Interestingly, in clinical practice, the study observed that GPs decided to refer only 19% of the patients with a positive referral indication, of whom the majority had three or more alarm features present. ‘Meningeal irritation’ and ‘decreased consciousness’ were nearly never neglected as alarm signs, whereas ‘ill appearance’ and ‘abnormal circulation’ were quite often overruled. This may suggest that some features have a broader clinical range in primary care than in high-prevalence settings, where these signs and symptoms were identified as important indicators of serious infection.13 From these results, it seems that GPs already apply a certain threshold above which they feel their referral is grounded, that is, they balance the risk between false positive and false negative outcomes. They also seem to share the opinion that combinations of alarm features may do better in ruling in serious infections than single features alone. In line with this finding, others have recently reported on the diagnostic value of three or more ‘red features’ of the NICE traffic light system (E Kerkhof, personal communication, 2013). Unfortunately, the posterior probability of disease was still unsatisfactorily raised to a maximum of about 10% in low-prevalence settings specifically.

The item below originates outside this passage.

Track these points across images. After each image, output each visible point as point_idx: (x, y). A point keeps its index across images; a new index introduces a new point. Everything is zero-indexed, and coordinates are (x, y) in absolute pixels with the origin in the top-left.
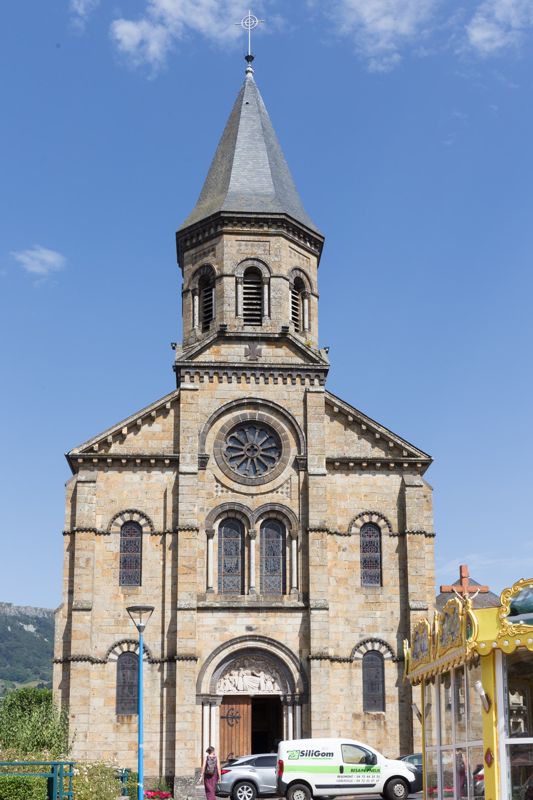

Should we then better shift our focus towards ruling out serious infections in low-prevalence settings? Previous reports have indicated that individual alarm features have insufficient rule-out value on their own.6,7,13 However, combinations of absent alarm features may significantly decrease the probability of disease.13 For the majority of children without alarm features present, the GPs in the study seemed quite confident about the absence of a serious infection. However, the difficulty lies in determining the threshold of exactly how many alarm features must be absent to sufficiently rule out serious febrile illness. Clinical prediction rules may, alongside guidelines, help physicians to identify children at low risk of disease.19–25 The only clinical prediction rule developed for primary care specifically showed a promising high sensitivity and low negative likelihood ratio at derivation;6 however, it lacked generalisability on external validation in other low-prevalence populations.17 In addition, another study has shown that other clinical prediction rules developed for hospital emergency care were of limited use in the primary out-of-hours care setting as well.
Finally, another study demonstrated that 20% of the referred children had no alarm feature present. This suggests that other reasons seem important in GPs’ referral decisions.